[[ Data to process open ]]

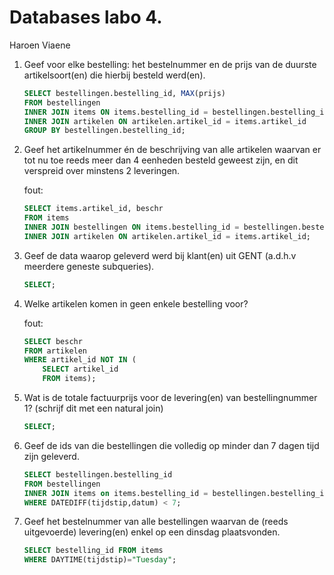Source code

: Databases labo 4.
=================

Haroen Viaene

1. Geef voor elke bestelling: het bestelnummer en de prijs van de duurste artikelsoort(en) die hierbij besteld werd(en).

    ```SQL
    SELECT bestellingen.bestelling_id, MAX(prijs)
    FROM bestellingen
    INNER JOIN items ON items.bestelling_id = bestellingen.bestelling_id
    INNER JOIN artikelen ON artikelen.artikel_id = items.artikel_id
    GROUP BY bestellingen.bestelling_id;
    ```

2. Geef het artikelnummer én de beschrijving van alle artikelen waarvan er tot nu toe reeds meer dan 4 eenheden besteld geweest zijn, en dit verspreid over minstens 2 leveringen.

    fout:

    ```SQL
    SELECT items.artikel_id, beschr
    FROM items
    INNER JOIN bestellingen ON items.bestelling_id = bestellingen.bestelling_id
    INNER JOIN artikelen ON artikelen.artikel_id = items.artikel_id;
    ```

3. Geef de data waarop geleverd werd bij klant(en) uit GENT (a.d.h.v meerdere geneste subqueries).

    ```SQL
    SELECT;
    ```

4. Welke artikelen komen in geen enkele bestelling voor?

    fout:

    ```SQL
    SELECT beschr
    FROM artikelen
    WHERE artikel_id NOT IN (
        SELECT artikel_id
        FROM items);
    ```

5. Wat is de totale factuurprijs voor de levering(en) van bestellingnummer 1? (schrijf dit met een natural join)

    ```SQL
    SELECT;
    ```

6. Geef de ids van die bestellingen die volledig op minder dan 7 dagen tijd zijn geleverd.

    ```SQL
    SELECT bestellingen.bestelling_id
    FROM bestellingen
    INNER JOIN items on items.bestelling_id = bestellingen.bestelling_id
    WHERE DATEDIFF(tijdstip,datum) < 7;
    ```

7. Geef het bestelnummer van alle bestellingen waarvan de (reeds uitgevoerde) levering(en) enkel op een dinsdag plaatsvonden.

    ```SQL
    SELECT bestelling_id FROM items
    WHERE DAYTIME(tijdstip)="Tuesday";
    ```
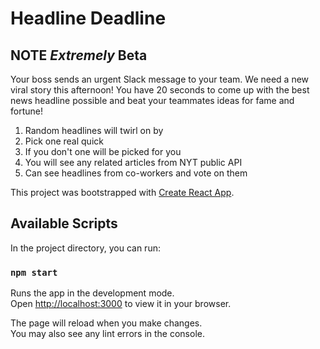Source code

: # Headline Deadline

## NOTE _Extremely_ Beta 

Your boss sends an urgent Slack message to your team. We need a new viral story this afternoon! You have 20 seconds to come up with the best news headline possible and beat your teammates ideas for fame and fortune!

1. Random headlines will twirl on by
2. Pick one real quick
3. If you don't one will be picked for you
4. You will see any related articles from NYT public API
5. Can see headlines from co-workers and vote on them

This project was bootstrapped with [Create React App](https://github.com/facebook/create-react-app).

## Available Scripts

In the project directory, you can run:

### `npm start`

Runs the app in the development mode.\
Open [http://localhost:3000](http://localhost:3000) to view it in your browser.

The page will reload when you make changes.\
You may also see any lint errors in the console.

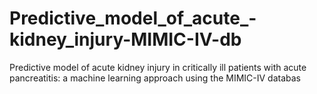 # Predictive_model_of_acute_-kidney_injury-MIMIC-IV-db
Predictive model of acute kidney injury in critically  ill patients with acute pancreatitis: a machine  learning approach using the MIMIC-IV databas
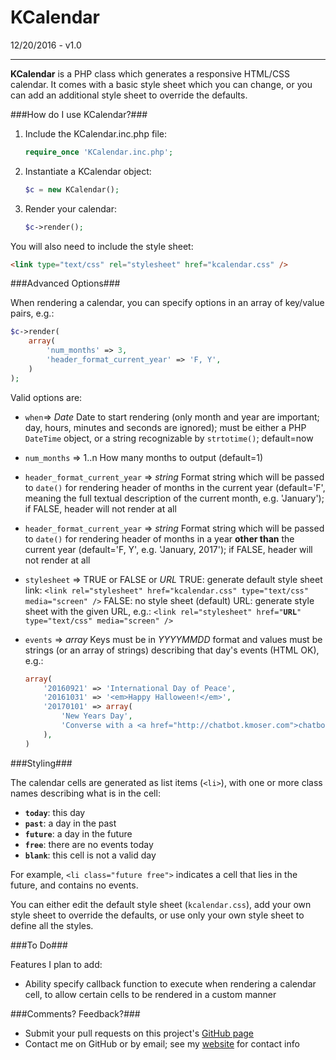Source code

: KCalendar
=========

12/20/2016 - v1.0

---------------------

**KCalendar** is a PHP class which generates a responsive HTML/CSS calendar. It comes with a basic style sheet which you can change, or you can add an additional style sheet to override the defaults.

###How do I use KCalendar?###

1. Include the KCalendar.inc.php file:

	```php
	require_once 'KCalendar.inc.php';
	```

2. Instantiate a KCalendar object:

	```php
	$c = new KCalendar();
	```

3. Render your calendar:

	```php
	$c->render();
	```

You will also need to include the style sheet:

```html
<link type="text/css" rel="stylesheet" href="kcalendar.css" />
```

###Advanced Options###

When rendering a calendar, you can specify options in an array of key/value pairs, e.g.:

```php
$c->render(
	array(
		'num_months' => 3,
		'header_format_current_year' => 'F, Y',
	)
);
```

Valid options are:

 - `when`=> *Date*
	Date to start rendering (only month and year are important; day, hours, minutes and seconds are ignored); must be either a PHP `DateTime` object, or a string recognizable by `strtotime()`; default=now
 - `num_months` => 1..n
	How many months to output (default=1)
 - `header_format_current_year` => *string*
	Format string which will be passed to `date()` for rendering header of months in the current year (default='F', meaning the full textual description of the current month, e.g. 'January'); if FALSE, header will not render at all
 - `header_format_current_year` => *string*
	Format string which will be passed to `date()` for rendering header of months in a year **other than** the current year (default='F, Y', e.g. 'January, 2017'); if FALSE, header will not render at all
 - `stylesheet` => TRUE or FALSE or *URL*
	TRUE: generate default style sheet link: `<link rel="stylesheet" href="kcalendar.css" type="text/css" media="screen" />`
	FALSE: no style sheet (default)
	URL:  generate style sheet with the given URL, e.g.:  `<link rel="stylesheet" href="`**`URL`**`" type="text/css" media="screen" />`
 - `events` => *array*
	Keys must be in *YYYYMMDD* format and values must be strings (or an array of strings) describing that day's events (HTML OK), e.g.:

	```php
	array(
		'20160921' => 'International Day of Peace',
		'20161031' => '<em>Happy Halloween!</em>',
		'20170101' => array(
			'New Years Day',
			'Converse with a <a href="http://chatbot.kmoser.com">chatbot</a>'
		),
	)
	```

###Styling###

The calendar cells are generated as list items (`<li>`), with one or more class names describing what is in the cell:

- **```today```**: this day
- **```past```**: a day in the past
- **```future```**: a day in the future
- **```free```**: there are no events today
- **```blank```**: this cell is not a valid day

For example, ```<li class="future free">``` indicates a cell that lies in the future, and contains no events.

You can either edit the default style sheet (```kcalendar.css```), add your own style sheet to override the defaults, or use only your own style sheet to define all the styles.

###To Do###

Features I plan to add:

- Ability specify callback function to execute when rendering a calendar cell, to allow certain cells to be rendered in a custom manner

###Comments? Feedback?###

- Submit your pull requests on this project's [GitHub page](https://github.com/kmoser/KCalendar/)
- Contact me on GitHub or by email; see my [website](http://www.kmoser.com/) for contact info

[[ Data to process closed ]]

* Task description
Each line above with the word "items" must be returned.

* Written reply
    INNER JOIN items ON items.bestelling_id = bestellingen.bestelling_id
    INNER JOIN artikelen ON artikelen.artikel_id = items.artikel_id
    SELECT items.artikel_id, beschr
    FROM items
    INNER JOIN bestellingen ON items.bestelling_id = bestellingen.bestelling_id
    INNER JOIN artikelen ON artikelen.artikel_id = items.artikel_id;
        FROM items);
    INNER JOIN items on items.bestelling_id = bestellingen.bestelling_id
    SELECT bestelling_id FROM items
The calendar cells are generated as list items (`<li>`), with one or more class names describing what is in the cell:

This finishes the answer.